Ojrzyński: Puchar to dodatek do ligi

Ojrzyński: Puchar to dodatek do ligi
ASInfo
Trener Arki Gdynia Leszek Ojrzyński był bardzo zadowolony z awansu swoich podopiecznych do finału Pucharu Polski.
Zespół z Trójmiasta pokonał w półfinałowym rewanżu Koronę Kielce 1:0 i odrobił w ten sposób straty z pierwszego spotkania, zakończonego przegraną 1:2.
Dalsza część tekstu pod wideo
- Dziękuję Opatrzności i swojej drużynie, że drugi raz z rzędu możemy doświadczyć awansu. Pokazaliśmy jakość, choć spotkaniu towarzyszyła duża presja.
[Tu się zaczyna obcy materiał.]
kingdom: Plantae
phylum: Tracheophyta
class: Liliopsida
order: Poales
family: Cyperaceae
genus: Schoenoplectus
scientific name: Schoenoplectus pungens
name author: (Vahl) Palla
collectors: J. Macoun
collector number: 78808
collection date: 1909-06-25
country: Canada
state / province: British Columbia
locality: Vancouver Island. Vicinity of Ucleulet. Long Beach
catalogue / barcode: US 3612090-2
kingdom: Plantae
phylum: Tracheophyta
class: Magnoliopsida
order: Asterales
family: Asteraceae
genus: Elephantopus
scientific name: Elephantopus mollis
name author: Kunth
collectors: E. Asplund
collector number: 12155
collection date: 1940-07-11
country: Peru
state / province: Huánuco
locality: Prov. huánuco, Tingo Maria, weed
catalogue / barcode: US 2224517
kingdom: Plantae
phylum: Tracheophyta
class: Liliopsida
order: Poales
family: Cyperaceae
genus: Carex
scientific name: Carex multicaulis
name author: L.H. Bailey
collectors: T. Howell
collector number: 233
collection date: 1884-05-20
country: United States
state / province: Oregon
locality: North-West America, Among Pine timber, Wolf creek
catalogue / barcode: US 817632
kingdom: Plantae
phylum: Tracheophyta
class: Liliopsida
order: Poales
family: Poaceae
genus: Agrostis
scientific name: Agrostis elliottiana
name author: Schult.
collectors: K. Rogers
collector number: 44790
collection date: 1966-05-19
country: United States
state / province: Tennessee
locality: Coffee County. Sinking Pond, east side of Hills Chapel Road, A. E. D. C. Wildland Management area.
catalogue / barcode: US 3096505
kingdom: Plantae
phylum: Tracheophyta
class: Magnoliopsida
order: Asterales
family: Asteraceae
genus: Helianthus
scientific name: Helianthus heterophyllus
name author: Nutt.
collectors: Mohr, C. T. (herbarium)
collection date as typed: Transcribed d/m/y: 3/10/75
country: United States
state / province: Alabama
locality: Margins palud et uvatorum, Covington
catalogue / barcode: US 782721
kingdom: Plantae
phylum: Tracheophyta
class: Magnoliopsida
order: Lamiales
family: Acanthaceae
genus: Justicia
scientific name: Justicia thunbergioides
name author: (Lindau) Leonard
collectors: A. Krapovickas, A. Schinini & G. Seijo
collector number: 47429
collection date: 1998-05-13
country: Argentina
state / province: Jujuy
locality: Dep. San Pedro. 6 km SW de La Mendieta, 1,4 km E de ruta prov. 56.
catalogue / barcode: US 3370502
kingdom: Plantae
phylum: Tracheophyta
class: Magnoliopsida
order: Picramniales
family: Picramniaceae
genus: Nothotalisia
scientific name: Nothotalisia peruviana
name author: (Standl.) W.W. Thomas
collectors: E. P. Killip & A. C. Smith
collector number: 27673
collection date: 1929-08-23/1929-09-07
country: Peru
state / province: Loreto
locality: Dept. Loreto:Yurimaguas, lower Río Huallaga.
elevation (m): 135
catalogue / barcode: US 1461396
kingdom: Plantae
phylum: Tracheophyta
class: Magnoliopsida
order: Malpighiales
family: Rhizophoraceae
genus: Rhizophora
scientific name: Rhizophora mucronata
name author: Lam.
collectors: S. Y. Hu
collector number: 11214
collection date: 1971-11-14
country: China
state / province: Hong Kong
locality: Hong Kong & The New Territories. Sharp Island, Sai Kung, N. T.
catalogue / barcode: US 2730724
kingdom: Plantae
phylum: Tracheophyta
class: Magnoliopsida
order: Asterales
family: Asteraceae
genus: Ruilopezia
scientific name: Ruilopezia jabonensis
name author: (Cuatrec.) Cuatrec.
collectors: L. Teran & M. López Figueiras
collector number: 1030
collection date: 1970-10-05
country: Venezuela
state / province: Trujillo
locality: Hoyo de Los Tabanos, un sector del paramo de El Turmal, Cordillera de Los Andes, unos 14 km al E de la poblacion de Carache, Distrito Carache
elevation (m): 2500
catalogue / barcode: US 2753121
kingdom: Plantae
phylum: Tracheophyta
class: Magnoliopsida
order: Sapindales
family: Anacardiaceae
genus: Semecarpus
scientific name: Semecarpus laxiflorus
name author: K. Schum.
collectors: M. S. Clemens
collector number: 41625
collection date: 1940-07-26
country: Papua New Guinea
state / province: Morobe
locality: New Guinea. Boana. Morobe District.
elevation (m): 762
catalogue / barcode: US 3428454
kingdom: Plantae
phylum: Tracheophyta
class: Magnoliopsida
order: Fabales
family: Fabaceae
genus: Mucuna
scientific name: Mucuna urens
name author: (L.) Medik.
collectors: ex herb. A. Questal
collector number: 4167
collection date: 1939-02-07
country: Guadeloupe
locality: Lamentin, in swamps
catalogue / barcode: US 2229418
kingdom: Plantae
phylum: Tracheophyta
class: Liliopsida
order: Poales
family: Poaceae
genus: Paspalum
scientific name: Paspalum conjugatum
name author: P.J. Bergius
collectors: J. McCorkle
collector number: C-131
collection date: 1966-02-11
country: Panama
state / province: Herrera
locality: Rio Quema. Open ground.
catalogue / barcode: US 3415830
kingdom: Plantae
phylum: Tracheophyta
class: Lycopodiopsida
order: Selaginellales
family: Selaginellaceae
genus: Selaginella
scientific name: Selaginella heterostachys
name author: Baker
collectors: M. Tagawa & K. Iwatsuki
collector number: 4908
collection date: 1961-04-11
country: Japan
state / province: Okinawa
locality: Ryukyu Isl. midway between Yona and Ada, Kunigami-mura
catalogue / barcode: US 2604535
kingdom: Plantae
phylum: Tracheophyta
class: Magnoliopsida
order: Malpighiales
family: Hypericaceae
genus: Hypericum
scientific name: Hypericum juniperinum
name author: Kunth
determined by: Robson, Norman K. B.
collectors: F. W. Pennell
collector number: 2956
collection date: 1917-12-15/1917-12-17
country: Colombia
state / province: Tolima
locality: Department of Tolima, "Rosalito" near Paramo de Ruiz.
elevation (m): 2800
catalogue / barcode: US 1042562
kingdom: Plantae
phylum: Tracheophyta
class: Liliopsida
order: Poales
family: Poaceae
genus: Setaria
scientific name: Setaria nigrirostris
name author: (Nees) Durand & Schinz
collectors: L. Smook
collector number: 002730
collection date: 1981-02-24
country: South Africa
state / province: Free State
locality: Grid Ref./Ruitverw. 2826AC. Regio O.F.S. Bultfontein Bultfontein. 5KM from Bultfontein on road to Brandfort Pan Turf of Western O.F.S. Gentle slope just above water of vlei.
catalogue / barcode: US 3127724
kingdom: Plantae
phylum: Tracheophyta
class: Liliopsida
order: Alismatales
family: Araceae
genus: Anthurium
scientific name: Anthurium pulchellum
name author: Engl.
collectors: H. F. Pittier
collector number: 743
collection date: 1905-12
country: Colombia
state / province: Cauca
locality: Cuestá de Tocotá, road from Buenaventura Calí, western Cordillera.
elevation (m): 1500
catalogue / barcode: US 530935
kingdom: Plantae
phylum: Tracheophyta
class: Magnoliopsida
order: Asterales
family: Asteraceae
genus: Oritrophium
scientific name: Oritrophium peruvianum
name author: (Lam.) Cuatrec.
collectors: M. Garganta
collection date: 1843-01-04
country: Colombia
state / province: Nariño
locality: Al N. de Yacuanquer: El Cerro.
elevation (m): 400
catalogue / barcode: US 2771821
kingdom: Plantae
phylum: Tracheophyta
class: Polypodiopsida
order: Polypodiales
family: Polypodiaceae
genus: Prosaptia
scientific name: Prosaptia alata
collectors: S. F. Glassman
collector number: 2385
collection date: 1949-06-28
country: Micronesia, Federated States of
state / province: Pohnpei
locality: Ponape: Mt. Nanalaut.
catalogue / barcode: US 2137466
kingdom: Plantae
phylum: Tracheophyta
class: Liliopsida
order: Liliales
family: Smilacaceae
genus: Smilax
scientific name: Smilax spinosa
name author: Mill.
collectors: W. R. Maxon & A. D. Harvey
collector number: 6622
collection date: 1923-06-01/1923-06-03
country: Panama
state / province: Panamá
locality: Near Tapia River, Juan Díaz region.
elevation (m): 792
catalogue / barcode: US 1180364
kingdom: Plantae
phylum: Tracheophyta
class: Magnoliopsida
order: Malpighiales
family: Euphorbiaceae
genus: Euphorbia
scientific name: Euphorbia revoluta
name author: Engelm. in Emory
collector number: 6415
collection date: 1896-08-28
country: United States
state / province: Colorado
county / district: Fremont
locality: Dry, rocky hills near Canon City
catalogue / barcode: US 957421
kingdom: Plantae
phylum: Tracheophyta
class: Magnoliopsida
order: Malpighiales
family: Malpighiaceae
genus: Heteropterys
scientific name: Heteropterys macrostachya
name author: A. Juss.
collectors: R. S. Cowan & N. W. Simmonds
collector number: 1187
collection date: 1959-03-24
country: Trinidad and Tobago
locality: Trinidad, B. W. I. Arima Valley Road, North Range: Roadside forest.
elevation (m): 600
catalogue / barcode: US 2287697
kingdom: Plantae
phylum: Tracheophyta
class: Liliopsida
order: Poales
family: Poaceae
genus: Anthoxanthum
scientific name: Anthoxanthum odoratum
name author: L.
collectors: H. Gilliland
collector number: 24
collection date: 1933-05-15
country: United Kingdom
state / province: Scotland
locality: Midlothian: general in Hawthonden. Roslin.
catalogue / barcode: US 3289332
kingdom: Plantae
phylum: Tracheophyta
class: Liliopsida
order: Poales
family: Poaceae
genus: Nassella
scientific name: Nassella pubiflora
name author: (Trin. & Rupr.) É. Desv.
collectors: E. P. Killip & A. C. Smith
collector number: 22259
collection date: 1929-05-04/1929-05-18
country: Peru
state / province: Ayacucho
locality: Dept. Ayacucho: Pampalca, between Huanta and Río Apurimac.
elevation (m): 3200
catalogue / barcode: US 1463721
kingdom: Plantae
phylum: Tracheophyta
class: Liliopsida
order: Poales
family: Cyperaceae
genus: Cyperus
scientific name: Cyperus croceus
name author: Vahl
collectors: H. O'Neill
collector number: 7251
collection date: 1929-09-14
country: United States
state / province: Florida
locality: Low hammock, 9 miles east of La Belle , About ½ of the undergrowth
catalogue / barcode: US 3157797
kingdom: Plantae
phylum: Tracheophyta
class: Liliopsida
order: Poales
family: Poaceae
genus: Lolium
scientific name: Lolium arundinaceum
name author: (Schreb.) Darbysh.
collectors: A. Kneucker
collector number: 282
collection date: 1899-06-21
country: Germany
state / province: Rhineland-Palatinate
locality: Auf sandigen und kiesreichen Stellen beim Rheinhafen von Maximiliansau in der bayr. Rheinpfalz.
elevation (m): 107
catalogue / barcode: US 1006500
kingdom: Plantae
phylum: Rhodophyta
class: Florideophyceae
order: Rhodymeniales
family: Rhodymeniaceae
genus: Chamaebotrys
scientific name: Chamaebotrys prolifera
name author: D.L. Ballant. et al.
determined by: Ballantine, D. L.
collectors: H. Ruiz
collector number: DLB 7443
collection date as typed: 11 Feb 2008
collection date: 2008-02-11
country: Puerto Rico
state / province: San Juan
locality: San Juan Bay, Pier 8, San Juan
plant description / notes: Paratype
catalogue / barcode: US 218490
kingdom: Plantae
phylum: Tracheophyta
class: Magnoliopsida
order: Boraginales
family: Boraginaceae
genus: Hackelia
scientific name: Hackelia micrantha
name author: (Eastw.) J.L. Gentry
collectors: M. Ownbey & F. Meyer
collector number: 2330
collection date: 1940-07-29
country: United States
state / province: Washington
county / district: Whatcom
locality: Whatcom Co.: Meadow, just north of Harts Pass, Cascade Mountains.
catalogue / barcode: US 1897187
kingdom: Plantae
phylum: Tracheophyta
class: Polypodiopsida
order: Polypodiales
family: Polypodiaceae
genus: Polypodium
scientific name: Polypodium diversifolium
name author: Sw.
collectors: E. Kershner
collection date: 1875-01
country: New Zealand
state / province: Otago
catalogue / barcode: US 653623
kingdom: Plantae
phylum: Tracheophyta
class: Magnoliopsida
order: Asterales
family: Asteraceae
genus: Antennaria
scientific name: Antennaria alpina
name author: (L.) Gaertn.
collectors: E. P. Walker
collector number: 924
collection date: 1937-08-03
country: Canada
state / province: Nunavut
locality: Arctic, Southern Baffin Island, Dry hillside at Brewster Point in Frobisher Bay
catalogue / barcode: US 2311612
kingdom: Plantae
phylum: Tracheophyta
Dążyliśmy do zdobycia bramki dającej nam awans - wyznał Ojrzyński dla oficjalnego serwisu Arki.
- Cieszymy się, ale pamiętajmy, że mamy jeszcze ligę. Puchar to jest pewien dodatek, a dla nas najważniejsze jest zapewnienie sobie utrzymanie w lidze. Teraz przed nami mecz z Sandecją - podkreślił opiekun drużyny z Trójmiasta.
- Dwie zmiany dokonaliśmy ze względu na kontuzję. Zarandia doznał urazu mięśnia dwugłowego, przejdzie badania i zobaczymy, czy wystarczą mu dwa tygodnie, by się wyleczyć. Marcin Warcholak miał przed meczem problemy żołądkowe, chciał jednak zagrać, ale poczuł się gorzej i dokonaliśmy zmiany. Także Rafał Siemaszko nie znalazł się w kadrze meczowej ze względu na uraz. Wcześnie wykorzystaliśmy limit zmian, więc dobrze, że w tym spotkaniu nie było dogrywki - podsumował Ojrzyński.